Wallis tells him she wants him to get the feel of the gees before she puts him in the pilot's seat. "It won't take long," she says. "I fully intend to have you flying by the end of the day."
She's true to her word. By the end of the day John can take off, land, dip, dive and perform a low fly-by. He's keen to try a roll but Wallis vetoes the idea. She tells him he needs to leave some adventure for the next lesson.
They come in for their last landing just as the sun is setting. They fly over the research facility, over the playing field and over the hill where Rodney dropped his apple and ration bar yesterday. They’re low enough for John to make out the rocks they were sitting on, the path from the facility to the compound.
John remembers being sixteen, getting home after midnight and trying to sneak in the backdoor, hoping his father wouldn't hear. His father slept like he was on guard duty, one eye open. He caught John on the stairs, shoes in hand. He said he expected better of John but then he said that about everything John did so it meant little.

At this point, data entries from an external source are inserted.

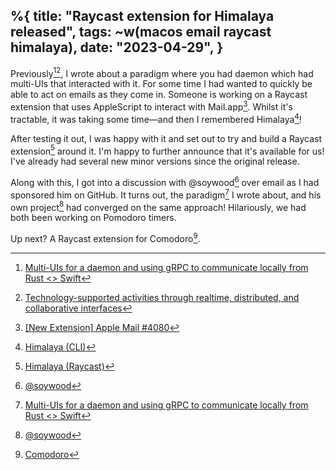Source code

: %{
    title: "Raycast extension for Himalaya released",
    tags: ~w(macos email raycast himalaya),
    date: "2023-04-29",
}
---
Previously[^1][^2], I wrote about a paradigm where you had daemon which had multi-UIs that interacted with it. For some time I had wanted to quickly be able to act on emails as they come in. Someone is working on a Raycast extension that uses AppleScript to interact with Mail.app[^3]. Whilst it's tractable, it was taking some time&mdash;and then I remembered Himalaya[^4]!

After testing it out, I was happy with it and set out to try and build a Raycast extension[^5] around it. I'm happy to further announce that it's available for us! I've already had several new minor versions since the original release.

Along with this, I got into a discussion with @soywood[^6] over email as I had sponsored him on GitHub. It turns out, the paradigm[^1] I wrote about, and his own project[^6] had converged on the same approach! Hilariously, we had both been working on Pomodoro timers.

Up next? A Raycast extension for Comodoro[^8].

[^1]: [Multi-UIs for a daemon and using gRPC to communicate locally from Rust <> Swift](@/blog/multi-uis-with-grpc.md)

[^2]: [Technology-supported activities through realtime, distributed, and collaborative interfaces](https://github.com/jesse-c/thesis)

[^3]: [[New Extension] Apple Mail #4080](https://github.com/raycast/extensions/pull/4080)

[^4]: [Himalaya (CLI)](https://github.com/soywod/himalaya)

[^5]: [Himalaya (Raycast)](https://www.raycast.com/jns/himalaya)

[^6]: [@soywood](https://github.com/soywod)

[^7]: [Pimalaya](https://pimalaya.org)

[^8]: [Comodoro](https://pimalaya.org/comodoro/)
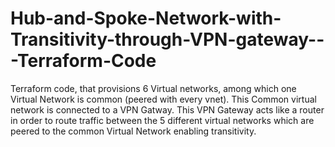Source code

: # Hub-and-Spoke-Network-with-Transitivity-through-VPN-gateway---Terraform-Code
Terraform code, that provisions 6 Virtual networks, among which one Virtual Network is common (peered with every vnet). This Common virtual network is connected to a VPN Gatway. This VPN Gateway acts like a router in order to route traffic between the 5 different virtual networks which are peered to the common Virtual Network enabling transitivity.
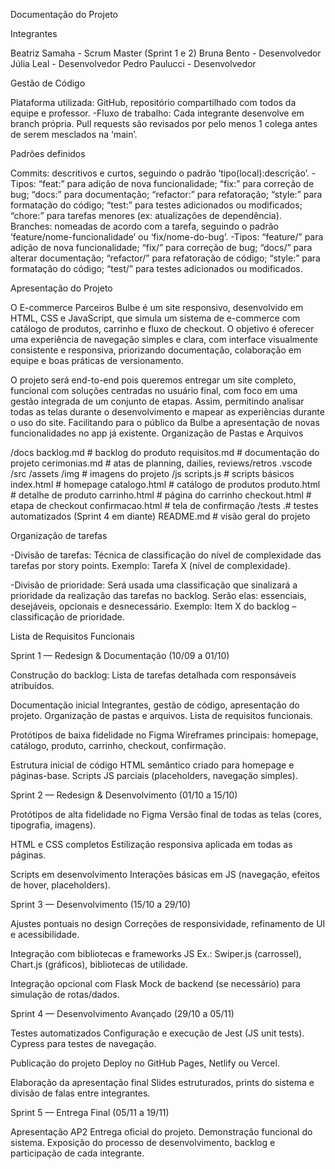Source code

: Documentação do Projeto


Integrantes

Beatriz Samaha - Scrum Master (Sprint 1 e 2)
Bruna Bento - Desenvolvedor
Júlia Leal - Desenvolvedor
Pedro Paulucci - Desenvolvedor


Gestão de Código

Plataforma utilizada: GitHub, repositório compartilhado com todos da equipe e professor.
-Fluxo de trabalho:
Cada integrante desenvolve em branch própria.
Pull requests são revisados por pelo menos 1 colega antes de serem mesclados na ‘main’.


Padrões definidos

Commits: descritivos e curtos, seguindo o padrão ‘tipo(local):descrição’.
    -Tipos:
“feat:” para adição de nova funcionalidade;
“fix:” para correção de bug;
“docs:” para documentação;
“refactor:” para refatoração;
“style:” para formatação do código;
“test:” para testes adicionados ou modificados;
“chore:” para tarefas menores (ex: atualizações de dependência).
Branches: nomeadas de acordo com a tarefa, seguindo o padrão ‘feature/nome-funcionalidade’ ou ‘fix/nome-do-bug’.
    -Tipos:
“feature/” para adição de nova funcionalidade;
“fix/” para correção de bug;
“docs/” para alterar documentação;
“refactor/” para refatoração de código;
“style:” para formatação do código;
“test/” para testes adicionados ou modificados.


Apresentação do Projeto

O E-commerce Parceiros Bulbe é um site responsivo, desenvolvido em HTML, CSS e JavaScript, que simula um sistema de e-commerce com catálogo de produtos, carrinho e fluxo de checkout. O objetivo é oferecer uma experiência de navegação simples e clara, com interface visualmente consistente e responsiva, priorizando documentação, colaboração em equipe e boas práticas de versionamento.

O projeto será end-to-end pois queremos entregar um site completo, funcional com soluções centradas no usuário final, com foco em uma gestão integrada de um conjunto de etapas. Assim, permitindo analisar todas as telas durante o desenvolvimento e mapear as experiências durante o uso do site. Facilitando para o público da Bulbe a apresentação de novas funcionalidades no app já existente. 
Organização de Pastas e Arquivos

/docs
  backlog.md	      # backlog do produto
  requisitos.md       # documentação do projeto
  cerimonias.md       # atas de planning, dailies, reviews/retros
  .vscode
/src
  /assets
    /img              # imagens do projeto
    /js
      scripts.js      # scripts básicos
  index.html          # homepage
  catalogo.html       # catálogo de produtos
  produto.html        # detalhe de produto
  carrinho.html       # página do carrinho
  checkout.html       # etapa de checkout
  confirmacao.html    # tela de confirmação
/tests
  .# testes automatizados (Sprint 4 em diante)
README.md             # visão geral do projeto


Organização de tarefas

-Divisão de tarefas:
Técnica de classificação do nível de complexidade das tarefas por story points. Exemplo: Tarefa X (nível de complexidade).
    
-Divisão de prioridade:
Será usada uma classificação que sinalizará a prioridade da realização das tarefas no backlog. Serão elas: essenciais, desejáveis, opcionais e desnecessário. Exemplo: Item X do backlog – classificação de prioridade.


Lista de Requisitos Funcionais

Sprint 1 — Redesign & Documentação (10/09 a 01/10)

Construção do backlog:
Lista de tarefas detalhada com responsáveis atribuídos.

Documentação inicial
Integrantes, gestão de código, apresentação do projeto.
Organização de pastas e arquivos.
Lista de requisitos funcionais.

Protótipos de baixa fidelidade no Figma
Wireframes principais: homepage, catálogo, produto, carrinho, checkout, confirmação.

Estrutura inicial de código
HTML semântico criado para homepage e páginas-base.
Scripts JS parciais (placeholders, navegação simples).


Sprint 2 — Redesign & Desenvolvimento (01/10 a 15/10)

Protótipos de alta fidelidade no Figma
Versão final de todas as telas (cores, tipografia, imagens).

HTML e CSS completos
Estilização responsiva aplicada em todas as páginas.

Scripts em desenvolvimento
Interações básicas em JS (navegação, efeitos de hover, placeholders).


Sprint 3 — Desenvolvimento (15/10 a 29/10)

Ajustes pontuais no design
Correções de responsividade, refinamento de UI e acessibilidade.

Integração com bibliotecas e frameworks JS
Ex.: Swiper.js (carrossel), Chart.js (gráficos), bibliotecas de utilidade.

Integração opcional com Flask
Mock de backend (se necessário) para simulação de rotas/dados.


Sprint 4 — Desenvolvimento Avançado (29/10 a 05/11)

Testes automatizados
Configuração e execução de Jest (JS unit tests).
Cypress para testes de navegação.

Publicação do projeto
Deploy no GitHub Pages, Netlify ou Vercel.

Elaboração da apresentação final
Slides estruturados, prints do sistema e divisão de falas entre integrantes.


Sprint 5 — Entrega Final (05/11 a 19/11)

Apresentação AP2
Entrega oficial do projeto.
Demonstração funcional do sistema.
Exposição do processo de desenvolvimento, backlog e participação de cada integrante.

John wonders if he can sneak back to his quarters without encountering Rodney. John never appreciated being lectured.
*
Rodney doesn't knock on his door, doesn't come looking for him. John has dinner in the mess with Elizabeth and Bates. No one mentions Rodney and John doesn't ask. Elizabeth tells them an amusing story about her meeting with dignitaries from PS3-890 who presented her with a vial of their most powerful aphrodisiac. A customary gift for alien visitors, apparently.
"Their herbology is widely regarded," she says with a straight face. John grins. Bates smirks into his soup.
John sleeps through the night. In the morning he decides a day without Rodney is long enough and he has little interest in making it two days. He resolves to find Rodney's hideout and quickly learns it isn’t a mystery. Zelenka points John toward the astro-physics lab.
Inside, Rodney is staring at a computer monitor. He's on an angle with his feet up on the desk, crossed at the ankles. He's holding a mug and leaning his head into his hand.
John taps on the door. Rodney looks up. "Tomb Raider?" John says, inclining his head toward the monitor.
Rodney shakes his head. "Results of an experiment Zelenka's been conducting on this." Rodney holds up a mouse-sized object, black with filament-type wires attached to one end. "It's the processor for the biometric scanners on Atlantis. I brought one back with me. I wish I'd bought more. It's possible this one is faulty."
John steps closer, eyes the processor. "How can you tell?"